It's hard to look at pictures like this and say the issues facing Africans on the continent and the US are simply a function of the priorities, principles and practices of white folks...there are too many black folk involved at all levels of this thing for such a simplistic analysis.
Doing the right thing has never the sole responsibility or province of any particular collective defined by "race", gender, religion, ideology, class or creed. Whether your beef is with Condi or Colin or Connerly or the "brothers Willams" (Juan and Armstrong, etc.) or maybe you resent leaders like Min. Farrakhan or Rev. Jackson - and prefer your local leadership they must not become the focal point of our approach to resolving critical issues. These individuals are fallible and our fidelity must be on the principle...and our practice should steer clear of judgment - even as we hold one another accountable.
I submit we can no longer exclusively see with our eyes, listen with our ears or smell with our noses - because the webs of disinformation are so complex (we have to trust our source - sure it's not empirical or replicable/verifiable - but that's beside the point)...it's like that scene in Indiana Jones-Last Crusade, where the cat with the whip is trying to reach the grail and remembers that "only a penitent man shall pass." Keeping it real is an overused saying, but it really means so much - and the biggest part of keeping it real is keeping it simple and keeping it old school and keeping it ancestral.
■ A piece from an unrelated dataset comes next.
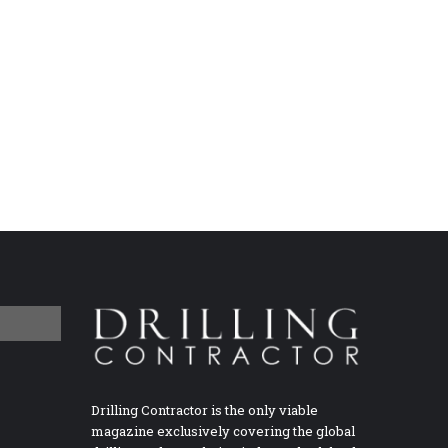
Drilling Contractor is the only viable
magazine exclusively covering the global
I don't recommend throwing out the baby in the bathwater of logic, reason and empirical standards. I do recommend expanding and respecting other ways of knowing because so often, things are not what they seem and our rush to judgment (based on the visible, audible or funky) can do more harm than good. With all the criticism heaped upon the shoulders of Ms. Rice, I hope she has the power, integrity and will to change the situation on the ground in the Sudan.